Tuesday, July 28, 2009
Illinois/Missouri/Meramec (Millennium Hotel St. Louis)
Jun Song, Ph.D , Afhrc, Agriculture and Agri-Food Canada, Kentville NS B4N 1J5, NS, Canada
QiFa Zheng , Afhrc, Agriculture and Agri-Food Canada, Kentville NS B4N 1J5, NS, Canada
Gordon Braun , Afhrc, Agriculture and Agri-Food Canada, Kentville NS B4N 1J5, NS, Canada
Charles Forney , Atlantic Food and Horticulture Research Centre, Agriculture & Agri-Food Canada, Kentville, NS, Canada
Christopher Watkins , Cornell University, Ithaca, NY
Eric Bevis , Afhrc, Agriculture and Agri-Food Canada, Kentville NS B4N 1J5, NS, Canada
Apple “scald” is a physiological disorder and still causing significant economical loss of fruit industry. Despite for the extensive physiological and biochemical studies, the mechanism of scald development is still unknown. In this study, we applied 2-DE (2-dimensional electrophoresis) to separate the apple fruit peel proteins and stained with SYPRO Ruby. After gel analysis to identify up and down regulated spots, significantly spots were excised from gels and identified with electrospray ionization tandem mass spectrometry (ESI-MS/MS).  “Red Delicious” fruit were harvested before the climacteric stage, with internal ethylene concentration below 0.1-0.2 µl/L. After harvest, fruit were divided into three groups, including control, DPA and 1-MCP treatment.
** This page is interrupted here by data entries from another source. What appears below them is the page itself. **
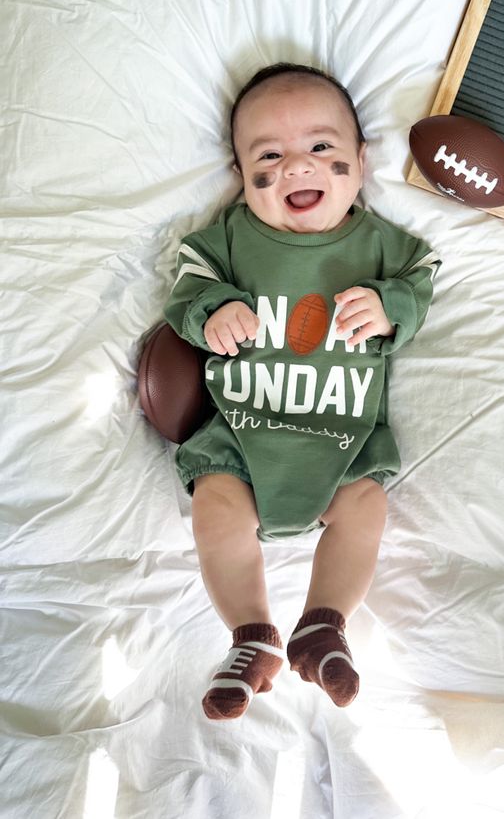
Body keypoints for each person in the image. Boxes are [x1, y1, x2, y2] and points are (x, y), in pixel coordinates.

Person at [165, 63, 439, 720]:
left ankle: (323, 624)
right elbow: (186, 290)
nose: (297, 166)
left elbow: (424, 277)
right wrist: (212, 310)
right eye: (270, 155)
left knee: (365, 504)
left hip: (343, 443)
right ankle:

DPA (2000 μl/L) and 1-MCP (1.0 μl/L) were applied. Fruit were stored under cold air and CA (3.0 kPa  +1.0 kPa CO2) at 0-1°C for 4 and 6 months.  Scald development was evaluated immediately after removal from storage, or after an additional 7 days at 22 °C. A total of 900, 851, and 954 spots have been visualized for the control, DPA and 1-MCP treated fruits, respectively. Substantial quantitative and qualitative differences in protein profiles were shown. At day 0, there were 16, 28 and 29 proteins associated with the scald, DPA and 1-MCP treatments, respectively. Among them, three proteins were consistently present in fruit treated with DPA or 1-MCP. At day7, 134 proteins were found to be specific to DPA treatment, while 71 proteins were common to both the DPA and 1-MCP treatments. LC/MS identification was conducted on day 0 samples, and 5, 17 and 17 proteins from control, DPA and 1-MCP respectively, were putatively identified and annotated. At this stage of this study, we speculate that DPA and 1-MCP might have their own unique function against scald, but may also share a common mechanism by protecting fruit tissue from oxidative stress damage caused by H2O2 and/or ROS. Identification of proteins related to scald development or to treatments inhibiting scald will give new insights to understand the development of scald and further design the strategies to prevent this disorder.